About a week after her Christopher Kane-clothed nuptials to musician Luis Felber, Lena Dunham took to Instagram to...reveal that she is doing quite well. “I've shared many challenges with you and these moments of joy had me thinking that we should admit when we’re happy too- it's not a crime,” Dunham wrote in a caption accompanying a selfie on Wednesday morning. In the lengthy post, the always outspoken Dunham opened up more about her wedding, her work, and her body, addressing the critics head on.
But before she got to the nastiness, Dunham took a moment to discuss her “lovely” past week. “My husband and I traveled to the country and looked at bee hives & fields of wildflowers,” she said. “I got to feel the intense love of my friends/family surrounding us.” The producer admitted, though, that among the “glow of support” she has felt of late, she’s still aware of the “the cesspool lurking behind it.” So, Dunham “took a peek” at the “gnarly shit” people have been saying about her.
“One narrative I take issue with, largely because it's a story I don't want other women, other people, to get lodged in their heads is that I should somehow be ashamed because my body has changed since I was last on television,” she wrote, referencing one particular old joke about her weight she believes is unoriginal.
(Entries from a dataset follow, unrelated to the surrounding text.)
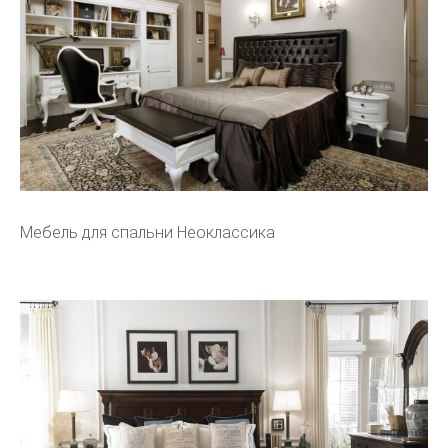
Мебель для спальни Неоклассика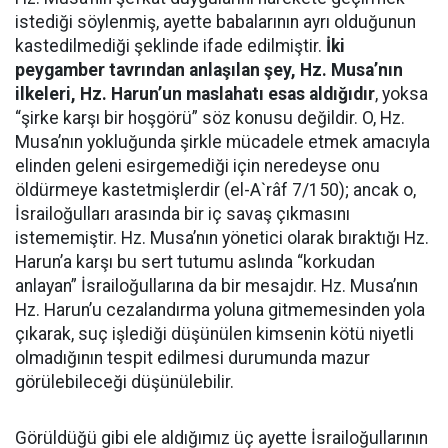
istediği söylenmiş, ayette babalarının ayrı olduğunun
kastedilmediği şeklinde ifade edilmiştir.
İki
peygamber tavrından anlaşılan şey, Hz. Musa’nın
ilkeleri, Hz. Harun’un maslahatı esas aldığıdır
, yoksa
“şirke karşı bir hoşgörü” söz konusu değildir. O, Hz.
Musa’nın yokluğunda şirkle mücadele etmek amacıyla
elinden geleni esirgemediği için neredeyse onu
öldürmeye kastetmişlerdir (el-A`râf 7/150); ancak o,
İsrailoğulları arasında bir iç savaş çıkmasını
istememiştir. Hz. Musa’nın yönetici olarak bıraktığı Hz.
Harun’a karşı bu sert tutumu aslında “korkudan
anlayan” İsrailoğullarına da bir mesajdır. Hz. Musa’nın
Hz. Harun’u cezalandırma yoluna gitmemesinden yola
çıkarak, suç işlediği düşünülen kimsenin kötü niyetli
olmadığının tespit edilmesi durumunda mazur
görülebileceği düşünülebilir.
Görüldüğü gibi ele aldığımız üç ayette İsrailoğullarının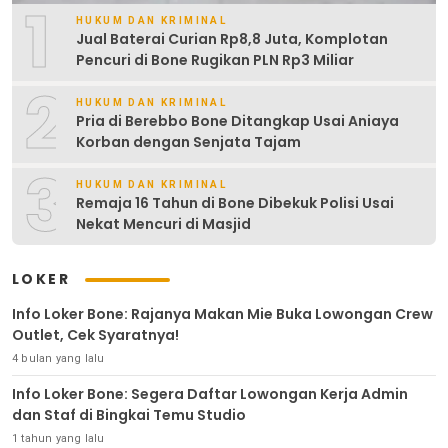
1
HUKUM DAN KRIMINAL
Jual Baterai Curian Rp8,8 Juta, Komplotan
Pencuri di Bone Rugikan PLN Rp3 Miliar
2
HUKUM DAN KRIMINAL
Pria di Berebbo Bone Ditangkap Usai Aniaya
Korban dengan Senjata Tajam
3
HUKUM DAN KRIMINAL
Remaja 16 Tahun di Bone Dibekuk Polisi Usai
Nekat Mencuri di Masjid
LOKER
Info Loker Bone: Rajanya Makan Mie Buka Lowongan Crew
Outlet, Cek Syaratnya!
4 bulan yang lalu
Info Loker Bone: Segera Daftar Lowongan Kerja Admin
dan Staf di Bingkai Temu Studio
1 tahun yang lalu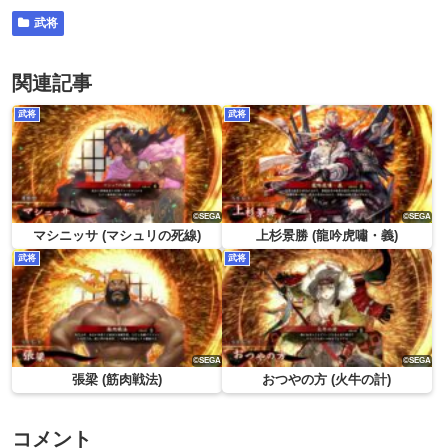
武将
関連記事
武将
武将
マシニッサ (マシュリの死線)
上杉景勝 (龍吟虎嘯・義)
武将
武将
張梁 (筋肉戦法)
おつやの方 (火牛の計)
コメント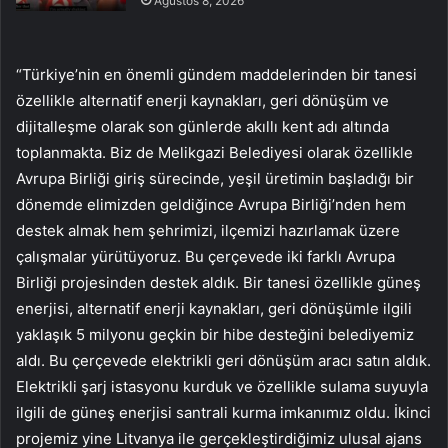
Ağustos 8, 2026
“Türkiye’nin en önemli gündem maddelerinden bir tanesi
özellikle alternatif enerji kaynakları, geri dönüşüm ve
dijitalleşme olarak son günlerde akıllı kent adı altında
toplanmakta. Biz de Melikgazi Belediyesi olarak özellikle
Avrupa Birliği giriş sürecinde, yeşil üretimin başladığı bir
dönemde elimizden geldiğince Avrupa Birliği’nden hem
destek almak hem şehrimizi, ilçemizi hazırlamak üzere
çalışmalar yürütüyoruz. Bu çerçevede iki farklı Avrupa
Birliği projesinden destek aldık. Bir tanesi özellikle güneş
enerjisi, alternatif enerji kaynakları, geri dönüşümle ilgili
yaklaşık 5 milyonu geçkin bir hibe desteğini belediyemiz
aldı. Bu çerçevede elektrikli geri dönüşüm aracı satın aldık.
Elektrikli şarj istasyonu kurduk ve özellikle sulama suyuyla
ilgili de güneş enerjisi santrali kurma imkanımız oldu. İkinci
projemiz yine Litvanya ile gerçekleştirdiğimiz ulusal ajans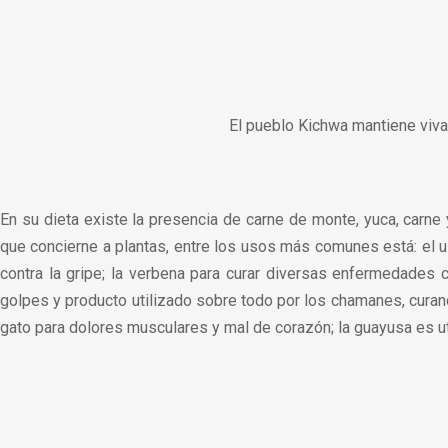
El pueblo Kichwa mantiene viva
En su dieta existe la presencia de carne de monte, yuca, carne
que concierne a plantas, entre los usos más comunes está: el us
contra la gripe; la verbena para curar diversas enfermedades c
golpes y producto utilizado sobre todo por los chamanes, curand
gato para dolores musculares y mal de corazón; la guayusa es ut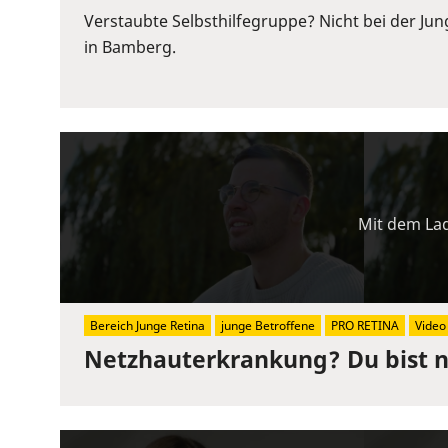
or
Verstaubte Selbsthilfegruppe? Nicht bei der Ju
Space
in Bamberg.
to
show
volume
slider.
Mit dem Lad
Bereich Junge Retina
junge Betroffene
PRO RETINA
Video
Netzhauterkrankung? Du bist ni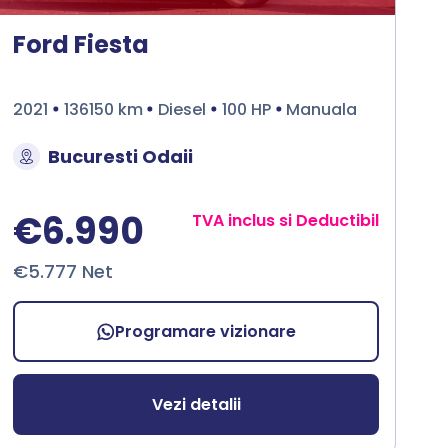
Ford Fiesta
2021
136150 km
Diesel
100 HP
Manuala
Bucuresti Odaii
€6.990
TVA inclus si Deductibil
€5.777 Net
Programare vizionare
Vezi detalii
Dunham also called out the “echo chamber of body shaming”—the fact that many compare her body to the way it looked on Girls, though she was shamed immensely back then as well.
“When will we learn to stop equating thinness with health/happiness?” Dunham asked. “Of course weight loss can be the result of positive change in habits, but guess what? So can weight gain.” This seems to be the case for Dunham, who points out that her body is compared to a time when she “was in active addiction with undiagnosed illness,” so while she may have looked “healthier” back then, she wasn’t. Now, she is sober, and looking back at old photos, Dunham says her husband doesn’t recognize her: “he sees how dimmed my light was.”
Dunham ended her statement with some parting words for her followers. “I say this for any other person whose appearance has been changed with time, illness or circumstance-it's okay to live in your present body without treating it as transitional. I am, and I'm really enjoying it.”